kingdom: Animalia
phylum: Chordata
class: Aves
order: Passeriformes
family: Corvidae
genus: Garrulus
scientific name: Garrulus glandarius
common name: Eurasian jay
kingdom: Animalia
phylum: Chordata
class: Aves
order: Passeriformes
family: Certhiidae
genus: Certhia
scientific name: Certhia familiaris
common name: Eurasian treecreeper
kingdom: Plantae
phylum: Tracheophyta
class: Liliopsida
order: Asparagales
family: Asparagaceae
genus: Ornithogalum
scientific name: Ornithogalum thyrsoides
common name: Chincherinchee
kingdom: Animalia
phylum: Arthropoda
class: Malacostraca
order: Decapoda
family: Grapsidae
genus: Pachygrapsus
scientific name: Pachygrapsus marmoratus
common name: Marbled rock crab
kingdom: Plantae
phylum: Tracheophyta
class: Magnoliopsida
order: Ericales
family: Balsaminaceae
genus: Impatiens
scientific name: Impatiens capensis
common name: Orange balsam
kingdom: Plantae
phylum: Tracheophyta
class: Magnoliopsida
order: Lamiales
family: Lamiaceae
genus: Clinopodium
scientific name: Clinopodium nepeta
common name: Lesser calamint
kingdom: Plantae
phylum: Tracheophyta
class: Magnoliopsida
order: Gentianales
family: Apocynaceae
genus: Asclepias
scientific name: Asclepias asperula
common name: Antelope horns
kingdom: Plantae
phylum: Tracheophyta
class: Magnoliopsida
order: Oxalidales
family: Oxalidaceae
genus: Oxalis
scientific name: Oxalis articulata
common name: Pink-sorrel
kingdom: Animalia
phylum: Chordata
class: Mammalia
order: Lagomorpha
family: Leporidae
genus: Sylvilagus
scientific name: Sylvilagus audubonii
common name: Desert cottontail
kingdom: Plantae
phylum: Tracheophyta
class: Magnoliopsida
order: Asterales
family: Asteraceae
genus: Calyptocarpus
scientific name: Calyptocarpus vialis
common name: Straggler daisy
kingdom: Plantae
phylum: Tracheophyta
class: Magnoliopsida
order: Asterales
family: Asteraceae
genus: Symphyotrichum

========

Tarefa ▸ Reproduza todas as linhas dos dados acima, do começo ao fim, sem mudar nada.

Tarefa concluída ▸
kingdom: Animalia
phylum: Chordata
class: Aves
order: Passeriformes
family: Corvidae
genus: Garrulus
scientific name: Garrulus glandarius
common name: Eurasian jay
kingdom: Animalia
phylum: Chordata
class: Aves
order: Passeriformes
family: Certhiidae
genus: Certhia
scientific name: Certhia familiaris
common name: Eurasian treecreeper
kingdom: Plantae
phylum: Tracheophyta
class: Liliopsida
order: Asparagales
family: Asparagaceae
genus: Ornithogalum
scientific name: Ornithogalum thyrsoides
common name: Chincherinchee
kingdom: Animalia
phylum: Arthropoda
class: Malacostraca
order: Decapoda
family: Grapsidae
genus: Pachygrapsus
scientific name: Pachygrapsus marmoratus
common name: Marbled rock crab
kingdom: Plantae
phylum: Tracheophyta
class: Magnoliopsida
order: Ericales
family: Balsaminaceae
genus: Impatiens
scientific name: Impatiens capensis
common name: Orange balsam
kingdom: Plantae
phylum: Tracheophyta
class: Magnoliopsida
order: Lamiales
family: Lamiaceae
genus: Clinopodium
scientific name: Clinopodium nepeta
common name: Lesser calamint
kingdom: Plantae
phylum: Tracheophyta
class: Magnoliopsida
order: Gentianales
family: Apocynaceae
genus: Asclepias
scientific name: Asclepias asperula
common name: Antelope horns
kingdom: Plantae
phylum: Tracheophyta
class: Magnoliopsida
order: Oxalidales
family: Oxalidaceae
genus: Oxalis
scientific name: Oxalis articulata
common name: Pink-sorrel
kingdom: Animalia
phylum: Chordata
class: Mammalia
order: Lagomorpha
family: Leporidae
genus: Sylvilagus
scientific name: Sylvilagus audubonii
common name: Desert cottontail
kingdom: Plantae
phylum: Tracheophyta
class: Magnoliopsida
order: Asterales
family: Asteraceae
genus: Calyptocarpus
scientific name: Calyptocarpus vialis
common name: Straggler daisy
kingdom: Plantae
phylum: Tracheophyta
class: Magnoliopsida
order: Asterales
family: Asteraceae
genus: Symphyotrichum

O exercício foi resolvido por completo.